INFORMATION PROVIDED:
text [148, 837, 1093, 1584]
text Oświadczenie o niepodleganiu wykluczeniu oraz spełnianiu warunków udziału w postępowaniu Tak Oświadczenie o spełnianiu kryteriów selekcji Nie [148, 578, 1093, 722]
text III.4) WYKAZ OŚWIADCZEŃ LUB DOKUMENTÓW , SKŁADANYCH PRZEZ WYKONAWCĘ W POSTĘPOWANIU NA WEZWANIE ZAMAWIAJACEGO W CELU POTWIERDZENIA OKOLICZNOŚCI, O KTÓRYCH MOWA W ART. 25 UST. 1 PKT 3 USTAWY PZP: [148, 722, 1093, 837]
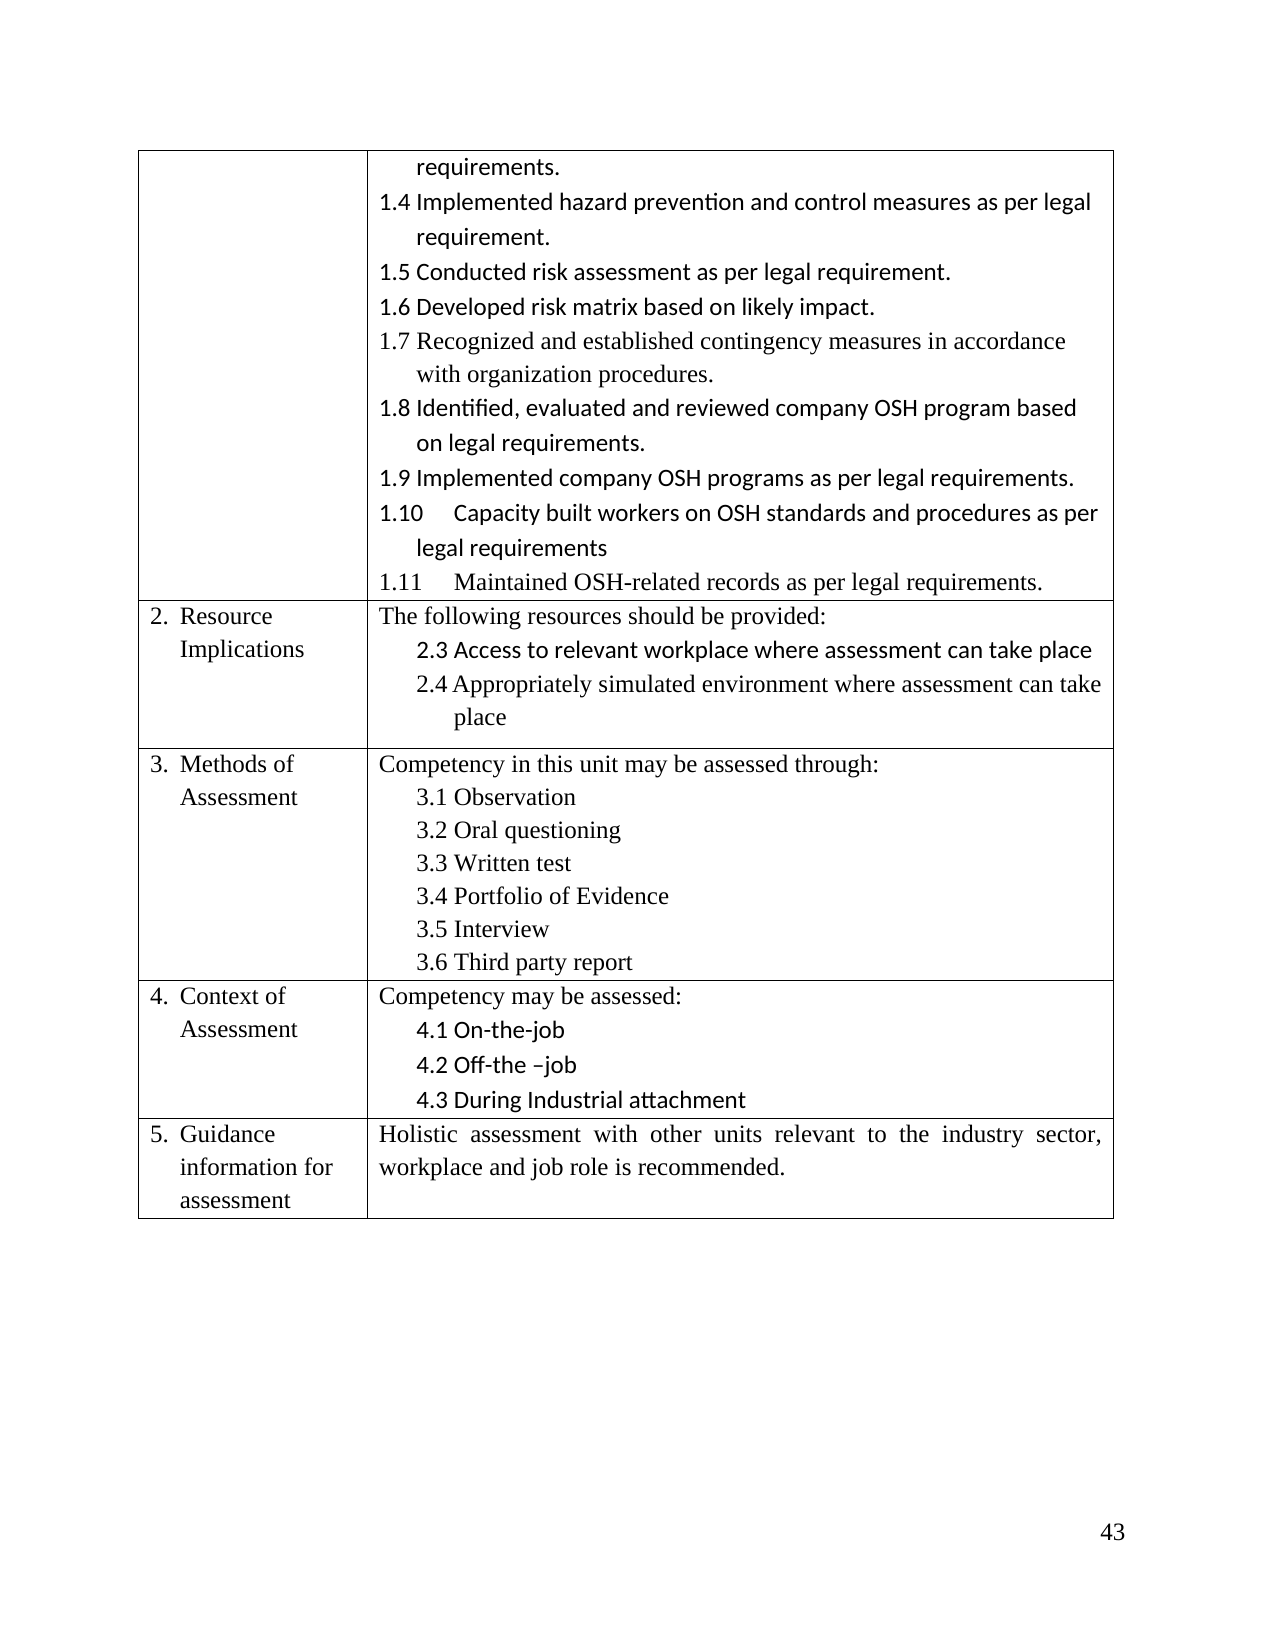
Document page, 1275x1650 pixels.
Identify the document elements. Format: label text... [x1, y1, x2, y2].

WORK TO COMPLETE: Give the records back verbatim, pictures excluded.

TASK SOLUTION:
text [148, 837, 1093, 1584]
text Oświadczenie o niepodleganiu wykluczeniu oraz spełnianiu warunków udziału w postępowaniu Tak Oświadczenie o spełnianiu kryteriów selekcji Nie [148, 578, 1093, 722]
text III.4) WYKAZ OŚWIADCZEŃ LUB DOKUMENTÓW , SKŁADANYCH PRZEZ WYKONAWCĘ W POSTĘPOWANIU NA WEZWANIE ZAMAWIAJACEGO W CELU POTWIERDZENIA OKOLICZNOŚCI, O KTÓRYCH MOWA W ART. 25 UST. 1 PKT 3 USTAWY PZP: [148, 722, 1093, 837]
Document page, 1275x1650 pixels.
Identify the document elements. Format: label text... [x1, y1, x2, y2].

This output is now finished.